After installing the KDSpy chrome extension, click on the icon and it will take you to Amazon where you’ll enter a keyword phrase related to your book. Click the icon again and look at the type of data KDSpy provides. You’ll learn the average sales rank of top books, monthly revenue, price, and the average number of reviews of the top books.
I recommend using KDSpy to decide if your book idea is profitable, who your competitors are, what keywords to include in your title, how to price your book, and more.
App #6 is Kindle Create. Once your manuscript is complete and edited, you’ll need to format it so that the finished copy is formatted as a book. That’s where Kindle Create comes in. A free interior formatting tool offered by Amazon allows you to format your book for publishing to their site.

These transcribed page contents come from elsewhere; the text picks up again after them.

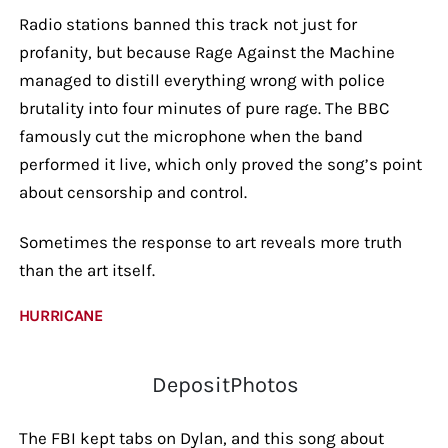
Radio stations banned this track not just for
profanity, but because Rage Against the Machine
managed to distill everything wrong with police
brutality into four minutes of pure rage. The BBC
famously cut the microphone when the band
performed it live, which only proved the song’s point
about censorship and control.
Sometimes the response to art reveals more truth
than the art itself.
HURRICANE
DepositPhotos
The FBI kept tabs on Dylan, and this song about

I recommend using one of the 4 themes offered by Kindle Create to professionally format your book.
App #7 is Dropbox. Dropbox’s free plan supplies 2 GB of storage, including photos, documents, and other files from any device.
I recommend using Dropbox as a backup to your computer and smartphone. Scour your phone or computer for files related to your book. You can use it to store your manuscript drafts, book covers, book descriptions, research, photos, marketing plans, social media, and more.
App #8 is Grammar Fix. Grammar Fix is designed to help you understand and avoid the 10 most common grammar mistakes in as little as 10 minutes each. I chose this app because writers often share with me that grammar is a challenge. This app will help you with the basic components of grammar so that you can write with confidence.
App #9 is Diary. So, this app is great for obviously journaling what happens on a day-to-day basis, but I recommend this app for memoir writers who may still be in the outlining stage, where they’re trying to think through their experiences and just trying to get their feelings and significant dates, times and places recorded. It’s 100% private where you can add a pin code in the event someone gets access to your phone, and it also allows you to go back in time and review your memories.
App #10 is Focus Keeper. Focus Keeper is a time management app. This app is designed to help you keep your productivity high by avoiding burnout and they do this by using a timer. So essentially there are five basic focus steps – It’s all about focusing your work efforts in timed 25-minute intervals, with a 5-minute break in between each writing session.
1) Choose a task to be done. In this case, it will be writing.
2) Set the timer for 25 minutes.
3) Focus on writing until the timer rings
4) Take a short break (just do something relaxing for 5 minutes)
5) Once you’ve completed 4 focus sessions, take a longer break. (20~30 minutes)
I find this app helpful for writers who find it difficult to commit to writing for longer periods. This app makes it easier by breaking your writing into 4 sessions with breaks in between.
App #11 is Danger Notes. Danger Notes is an app designed to fight writer’s block. Essentially what it does is it forces you to keep writing to save your progress from being deleted. The theory behind this writing app is that by pressuring you to keep writing, you will be forced to formulate an actual flow of written work instead of just staring at a blank document with no progress. The more words you type the easier it will be to break past your writer’s block and keep typing.
And this app was recommended to me, so if you have some apps that you’d like me to recommend or want me to review, be sure and leave them in the comments below.
Writing Apps For Writers
App #12 is Productive. Productive is another great app and I especially recommend this app for first time writers who are trying to develop a new writing habit. For a lot of newbie writers, it can be so difficult trying to incorporate writing into an already busy day. Productive is designed to set smart reminders throughout your day and then analyze your daily, weekly and monthly progress.